The scratchpad is initialized by DB2 to X’00’. The programmers themselves are responsible for
complying with the maximum length. Initializing scratchpads is
time-consuming, so if scratchpads have to be initialized for singleton
SELECTs, users will immediately notice longer response times.
DB2 can use FINAL CALL for the UDF to request one special call
for initializing tasks and an extra call for finalizing tasks. These
initialization and termination calls are invoked per
SQL statement
occurrence within the SQL statement
parallel task
Scalar functions are used in the SELECT or WHERE clause and can thus vastly extend the functional
scope of SQL. They may be invoked several times per SQL statement. For this reason, performance
aspects must be given due consideration when writing the
function.
SELECT COUNT(*)
FROM TABLE(TEST.TABUDF(1,2)) AS A;
Table UDFs are invoked in the FROM clause. They can also be used as part of join operations.
Depending on the access path selected by the optimizer, table functions can also become inner
tables. To give the optimizer the option of selecting an operative access path, the CARDINALITY
parameter should be specified for CREATE FUNCTION. This allows to specify the expected number of
result rows.
4 Design Considerations
The DB2 manual has lots of information on UDFs. We recommend taking all of it into account, even
those subjects which seem to require little attention. The most important things to consider are:
SQLSTATE is a CHAR(5) field requiring a valid value at each function end.
Modifying SQL statements are only possible in scalar UDFs if invoked by an UPDATE or
INSERT statement.
In the UDF programs, the cursors must all be closed explicitly, otherwise SQL will return a
negative code. There is no implicit CLOSE.
If the UDF is defined as NOT DETERMINISTIC, the following restrictions apply:
> The UDF cannot be used in CASE expressions.

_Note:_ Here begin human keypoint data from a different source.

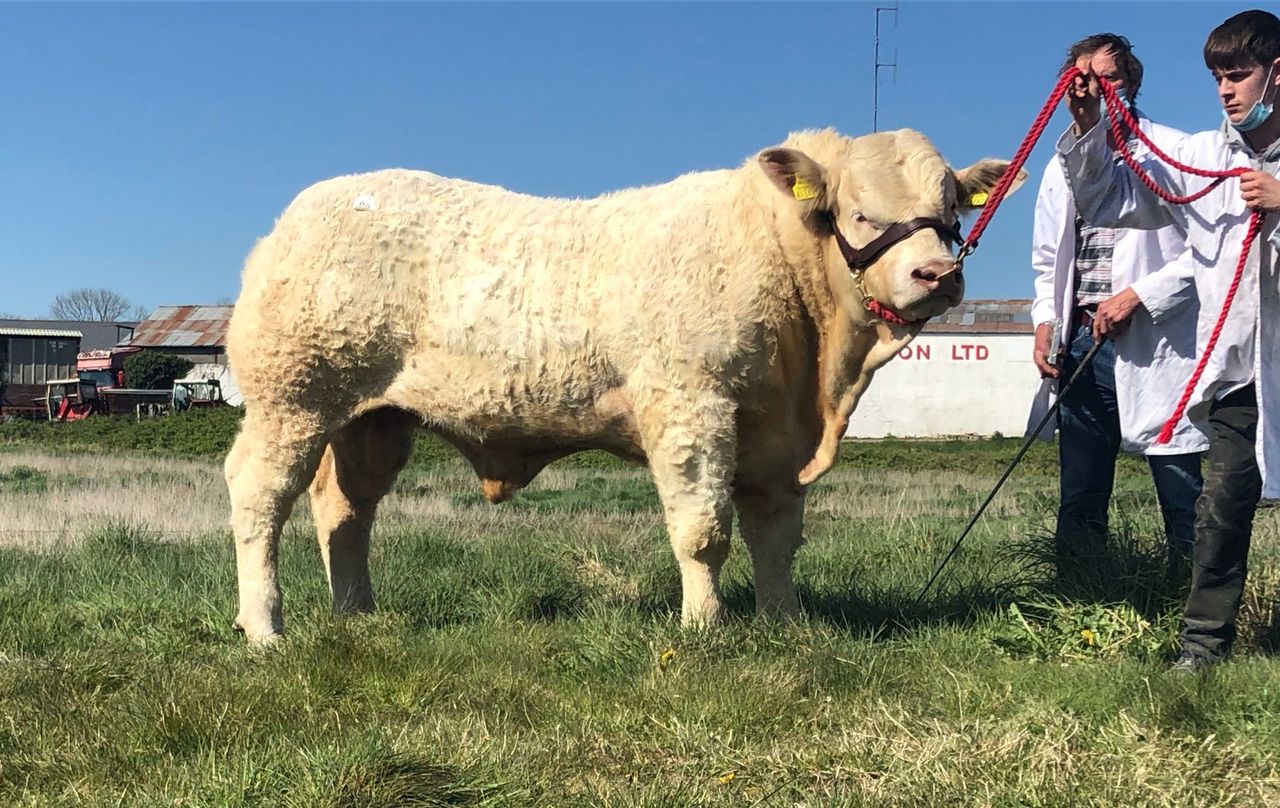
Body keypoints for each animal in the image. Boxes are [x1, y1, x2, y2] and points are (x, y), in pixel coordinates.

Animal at [224, 128, 1025, 643]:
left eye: (950, 212)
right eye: (861, 212)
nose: (938, 274)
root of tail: (293, 217)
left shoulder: (774, 433)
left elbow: (776, 536)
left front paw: (787, 622)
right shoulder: (690, 404)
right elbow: (703, 530)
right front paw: (705, 629)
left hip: (372, 417)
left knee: (344, 508)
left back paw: (357, 614)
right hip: (292, 396)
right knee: (260, 496)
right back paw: (266, 627)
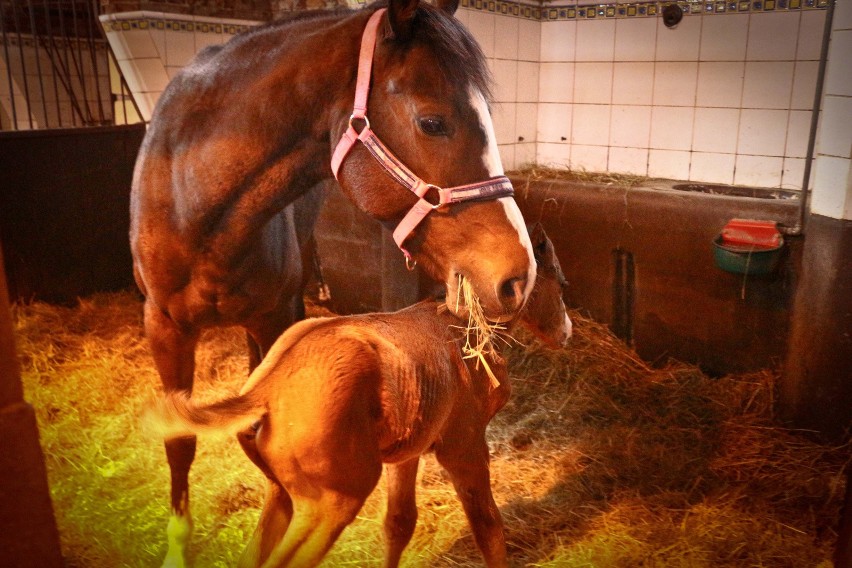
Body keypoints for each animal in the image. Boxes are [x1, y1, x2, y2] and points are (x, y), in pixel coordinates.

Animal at [130, 0, 536, 560]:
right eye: (432, 122)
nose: (517, 275)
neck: (193, 194)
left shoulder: (275, 318)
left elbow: (256, 426)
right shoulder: (164, 327)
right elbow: (181, 440)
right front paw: (177, 547)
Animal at [151, 226, 572, 568]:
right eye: (561, 282)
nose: (566, 332)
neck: (465, 329)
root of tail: (265, 390)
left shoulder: (408, 451)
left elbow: (400, 522)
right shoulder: (463, 445)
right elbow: (488, 524)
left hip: (282, 493)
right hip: (330, 502)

> It cannot be used in the ORDER BY clause.
> It should not be used in WHERE clause predicates as the results would be unexpected.
DISALLOW PARALLEL should be specified in the following cases:
> If the UDF is NOT DETERMINISTIC
> If a scratchpad is used
> If FINAL CALL is specified
> If MODIFIES SQL DATA is specified for scalar UDFs
> If EXTERNAL ACTION is specified
> If a table UDF is being used.
One of the most important differences between built-in functions and external UDFs is the fact that all
UDFs are FENCEd. This protects DB2 against errors in the application code. UDFs therefore do not
run in the DB2 address space, but under the control of the language environment in a WLM address
space. Built-in functions, on the other hand, are a component of the DB2 code and run in the DB2
address space. Nonetheless, the developers themselves can contribute to the efficiency of the UDFs:
The number of input parameters should be kept as low as possible since each input parameter
increases the overhead.
UDF code should be re-entrant so that the STAY RESIDENT YES option can be defined. This is
especially important if the same UDF is invoked several times in a single SQL statement. STAY
RESIDENT YES has the following impact:
> Once the load module is active, it remains in the memory
> This single copy can then be used across several UDF calls.
When using UDFs, the access path should always be checked using EXPLAIN, as UDFs can
change the access path.
5 Summary
UDFs extend the functional scope of SQL considerably. They can embed application code to make it
available to SQL. Writing UDFs is not difficult, however, use of UDFs should be well planned in
order to avoid unpleasant surprises.